JavaScript / TypeScript — Global (launch level)

const { chromium } = require('playwright');

const browser = await chromium.launch({
  proxy: {
    server:   'http://gate.nstproxy.io:8080',  // ✅ include protocol prefix
    username: 'your_username',               // ✅ separate field, not in URL
    password: 'your_password',               // ✅ separate field, not in URL
  }
});

const page = await browser.newPage();
await page.goto('https://ipinfo.io/ip');
console.log(await page.textContent('body')); // Should show proxy IP
await browser.close();

JavaScript — Per-Context (overrides launch proxy)

const browser = await chromium.launch(); // no proxy at launch

const context = await browser.newContext({
  proxy: {
    server:   'http://gate.nstproxy.io:8080',
    username: 'your_username',
    password: 'your_password',
  }
});

const page = await context.newPage();
await page.goto('https://ipinfo.io/ip');

playwright.config.ts — Global for all tests

// playwright.config.ts
import { defineConfig } from '@playwright/test';

export default defineConfig({
  use: {
    proxy: {
      server:   'http://gate.nstproxy.io:8080',
      username: 'your_username',
      password: 'your_password',
    },
  },
});
⚠️ SOCKS5 proxies use a different prefix: socks5://gate.nstproxy.io:1080. HTTP proxies use http://. Mixing these up is a silent failure — Playwright will not throw an error but the proxy will not route traffic correctly.

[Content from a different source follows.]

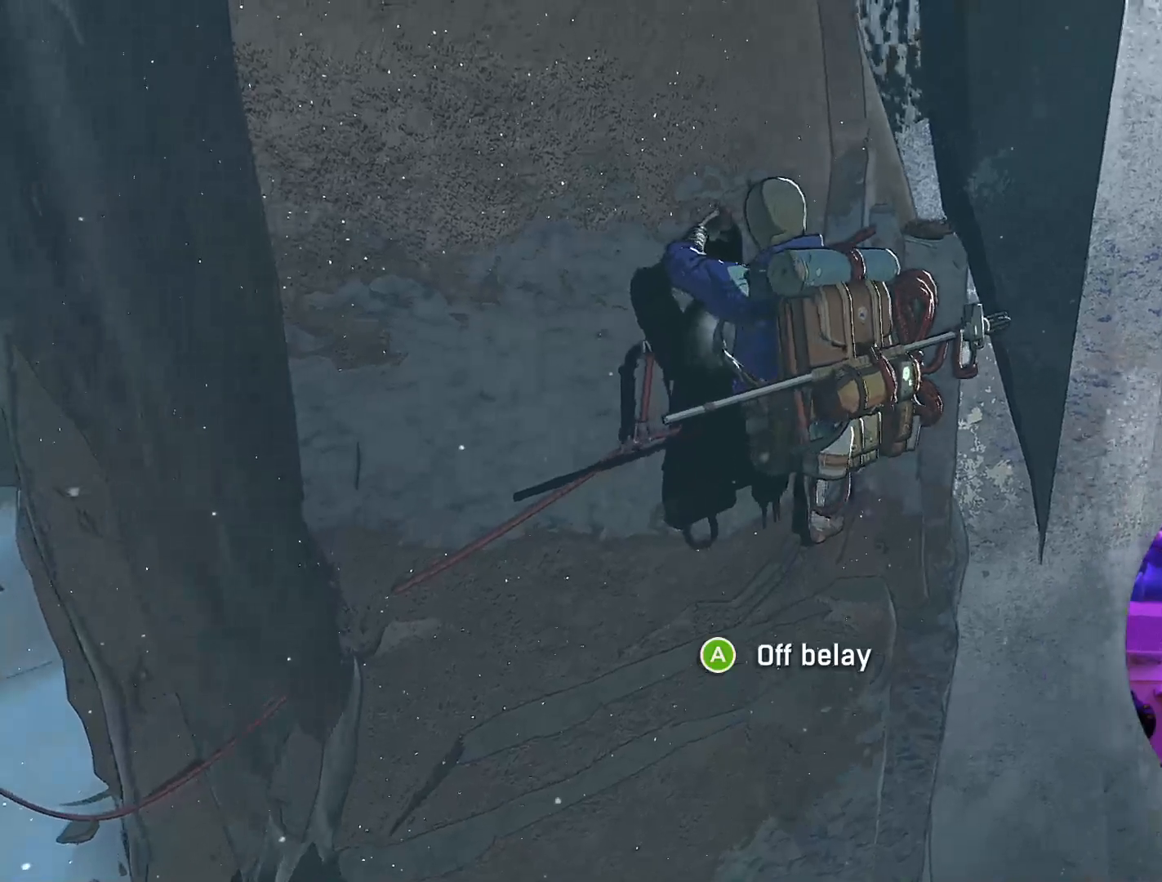
{"buttons": [], "left_stick": "center", "right_stick": "center", "events": [[133, "left_stick", "center"]]}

Step 1: Verify the Proxy Is Actually Routing Traffic

Never assume the proxy is working based on the absence of errors. Always make an explicit IP check immediately after browser launch — before running any scraping logic:

// Verification pattern — add to every Playwright proxy setup
const page = await context.newPage();

// Method 1: text content of IP check service
await page.goto('https://ipinfo.io/ip');
const ip = (await page.textContent('body')).trim();
console.log('Exit IP:', ip); // Must match proxy IP, not your real IP

// Method 2: JSON response with full geo context
await page.goto('https://ipinfo.io/json');
const data = JSON.parse(await page.textContent('body'));
console.log('IP:', data.ip, '|  City:', data.city, '| Country:', data.country);

// Method 3: evaluate() for cleaner extraction
await page.goto('https://api.ipify.org?format=json');
const result = await page.evaluate(() => JSON.parse(document.body.textContent));
console.log('Proxy IP confirmed:', result.ip);

If the returned IP matches your real machine IP instead of the proxy, the proxy configuration is not being applied — the proxy is silently bypassed, not failing with an error.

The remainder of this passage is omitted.